Samsung Corbypro B5310
The Samsung CorbyPRO screams youth, vibrance and chic style. The phone comes with a whole bunch of widgets and apps for connecting to social networks and Web services such as Flickr and Facebook. It has a 2.8-inch display that performs decently for a resistive touch screen. However, be prepared to encounter several mis-taps and unintended application launches in normal usage. The highlight of the phone is the slide-out Qwerty keypad. We found it to be quite good, with adequately bevelled keys that provide just the right amount of
tactile feedback. The 3.15MP camera produces sharp pictures in normal lighting conditions, and that’s it. As for build quality, despite being almost entirely plastic, the phone gives the impression of being sturdy—even the slide-out keypad. There are several enhancements in this phone over predecessors in the Corby series, namely Wi-Fi, 3.5G connectivity, and in-built GPS. All things considered, it’s a “cute” bundle of features and until Qwerty Android devices breach this price point, we’d say go for it if “touch” is a must and Qwerty is what you were always looking for.
Dell Inspiron Mini 10
The Mini 10 is a solid little thing, with a glossy black finish. Build quality is top class. The hinge mechanism is really sturdy. The keypad is one of the best we’ve come across on a netbook. Where most keypads are cramped, Dell wastes no space with a keypad bezel and provides really large keys, with great feedback. Bevelling is barely noticeable, but the keys are large enough to negate this effect. Typing is, as a result, much easier, thereby addressing our number one grouse with netbooks. The display is decent enough, although colour and contrast take the proverbial toss. The trackpad is responsive enough although we don’t agree with integrating the mouse keys into it.

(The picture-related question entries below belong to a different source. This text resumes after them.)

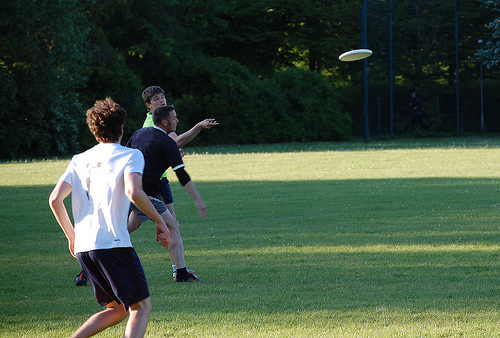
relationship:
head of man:
[85, 96, 129, 146] [45, 96, 175, 335]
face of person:
[150, 91, 167, 108] [139, 84, 221, 240]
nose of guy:
[175, 117, 178, 122] [125, 103, 208, 286]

The Mini 10 performs on a par with other netbooks based on similar configurations. It comes pre-loaded with Windows XP, so the memory is sufficient for most tasks. We got a six-cell battery, and this stretches battery life to over 4 hours. It’s 3G ready, with a SIM slot. The Mini 10 makes a very good buy for anyone looking for a solid netbook.
Sony Ericsson Satio
Satio is one of the rare full-screen touch phones from Sony Ericsson. This is a bulky handset, but a good looker. The phone runs on an ARM Cortex-A8 600 MHz and the Symbian S60 operating system (OS). It has a resistive touch screen, which is not very responsive. The user interface is a bit altered from typical Symbian style—there are five home screens on the Satio. It supports Wi-Fi and comes with an inbuilt menu called Locations which has all the GPS functionality.
The on-screen Qwerty keypad is quite good thanks to the haptic feedback and large keys which reduce typos. The speaker quality of the phone is ordinary. The built-in earphones give a decent output. The sluggish response kills the Internet experience.
The USP of the phone is its camera. Dual flash technology gives good results in low light conditions. Video shooting at 30 frames per second allows live zooming option. The accelerometer of the phone changes the orientation of images accordingly. This phone is overpriced, considering it uses a resistive touch (not good for Internet usage).